| Publication information | 
| Source: Philadelphia Medical Journal Source type: journal Document type: editorial Document title: “The Value of a Hopeful Prognosis” Author(s): anonymous Date of publication: 28 September 1901 Volume number: 8 Issue number: 13 Pagination: 499-500 | 
| Citation | 
| “The Value of a Hopeful Prognosis.” Philadelphia Medical Journal 28 Sept. 1901 v8n13: pp. 499-500. | 
| Transcription | 
| full text | 
| Keywords | 
| William McKinley (medical care: criticism: personal response); William McKinley (medical care: personal response). | 
| Named persons | 
| William McKinley. | 
| Document | 
  The Value of a Hopeful Prognosis
     Those who may feel inclined to criticise 
  the surgical conduct of [499][500] President McKinley’s 
  case, should recall clearly the fact that if any error was made it was simply 
  one of prognosis. Such an error is always on the right side of the balance, 
  and is more to the credit than to the discredit of the human nature that is 
  prone to show itself in a medical man when he is brought suddenly face to face 
  with a great crisis. In the case of the President, the favorable prognosis did 
  not and could not affect the result unfavorably. The work of the surgeons had 
  already been done.
       We take it as a well established fact in practice 
  that a hopeful prognosis is better than despair in any case and under any circumstances 
  whatever. There is a real and genuine asset to be derived from hope, and the 
  individual who comes in for the biggest share of this asset is the patient. 

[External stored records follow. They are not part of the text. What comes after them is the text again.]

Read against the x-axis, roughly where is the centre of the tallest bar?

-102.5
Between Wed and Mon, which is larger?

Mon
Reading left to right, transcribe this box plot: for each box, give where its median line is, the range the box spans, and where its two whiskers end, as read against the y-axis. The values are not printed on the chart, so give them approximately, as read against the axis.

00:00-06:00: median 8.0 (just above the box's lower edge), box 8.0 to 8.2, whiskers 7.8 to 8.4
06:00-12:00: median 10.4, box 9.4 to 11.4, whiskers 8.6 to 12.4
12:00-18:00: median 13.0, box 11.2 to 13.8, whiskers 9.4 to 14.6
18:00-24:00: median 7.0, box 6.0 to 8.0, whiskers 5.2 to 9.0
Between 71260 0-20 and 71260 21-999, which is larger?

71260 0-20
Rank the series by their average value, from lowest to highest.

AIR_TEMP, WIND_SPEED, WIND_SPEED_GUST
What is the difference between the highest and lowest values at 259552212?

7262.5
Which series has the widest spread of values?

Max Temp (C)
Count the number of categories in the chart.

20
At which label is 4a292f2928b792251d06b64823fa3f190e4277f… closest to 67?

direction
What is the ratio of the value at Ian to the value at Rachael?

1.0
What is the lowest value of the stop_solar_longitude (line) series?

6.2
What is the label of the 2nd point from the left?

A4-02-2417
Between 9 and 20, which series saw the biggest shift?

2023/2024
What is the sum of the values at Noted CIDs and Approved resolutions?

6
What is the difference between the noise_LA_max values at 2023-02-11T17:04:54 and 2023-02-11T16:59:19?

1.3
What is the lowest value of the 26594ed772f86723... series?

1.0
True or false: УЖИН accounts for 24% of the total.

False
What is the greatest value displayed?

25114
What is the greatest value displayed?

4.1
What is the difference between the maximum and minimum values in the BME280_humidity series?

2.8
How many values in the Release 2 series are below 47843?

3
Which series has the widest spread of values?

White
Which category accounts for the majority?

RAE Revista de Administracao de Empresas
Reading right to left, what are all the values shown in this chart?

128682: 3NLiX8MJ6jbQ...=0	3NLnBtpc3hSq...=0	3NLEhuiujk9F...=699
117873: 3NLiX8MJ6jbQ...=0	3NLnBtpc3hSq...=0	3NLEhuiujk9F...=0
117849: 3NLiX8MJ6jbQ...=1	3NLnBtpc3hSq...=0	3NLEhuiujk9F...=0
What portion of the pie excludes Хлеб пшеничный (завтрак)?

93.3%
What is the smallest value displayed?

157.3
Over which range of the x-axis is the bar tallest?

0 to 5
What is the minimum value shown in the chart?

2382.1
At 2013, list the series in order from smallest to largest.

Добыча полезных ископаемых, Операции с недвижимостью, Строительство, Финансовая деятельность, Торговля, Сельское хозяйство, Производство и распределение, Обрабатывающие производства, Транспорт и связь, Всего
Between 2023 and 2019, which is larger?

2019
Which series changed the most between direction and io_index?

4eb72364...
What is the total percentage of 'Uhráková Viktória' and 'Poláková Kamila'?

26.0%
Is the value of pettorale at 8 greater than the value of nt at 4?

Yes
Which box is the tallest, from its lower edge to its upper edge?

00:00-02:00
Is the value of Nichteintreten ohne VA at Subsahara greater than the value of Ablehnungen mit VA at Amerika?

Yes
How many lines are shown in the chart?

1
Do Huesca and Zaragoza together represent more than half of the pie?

  The tristful or lugubrious doctor who cannot see some silver lining to the cloud 
  in an essentially doubtful case, should retire. He is not in the psychological 
  mood to avail himself of all his opportunities. One of Philadelphia’s ablest 
  clinicians (now dead) once lectured on a case presenting doubtful symptoms of 
  cancer of the stomach, and told his students that if he were the patient in 
  such a case and his physician should make the positive diagnosis of gastric 
  cancer, he would instantly discharge him. And this was said with reason; for 
  of what use can a doctor be when he has abandoned hope?
       In President McKinley’s case the progress from 
  the third to the fifth day fully justified a hopeful prognosis. Any other would 
  have recklessly thrown the public into a panic, and this would have reacted 
  disastrously upon the case itself. If these hopes were somewhat too buoyantly 
  expressed, this was due to nothing more than the natural rebound from the frightful 
  shock and anxiety of the first three days.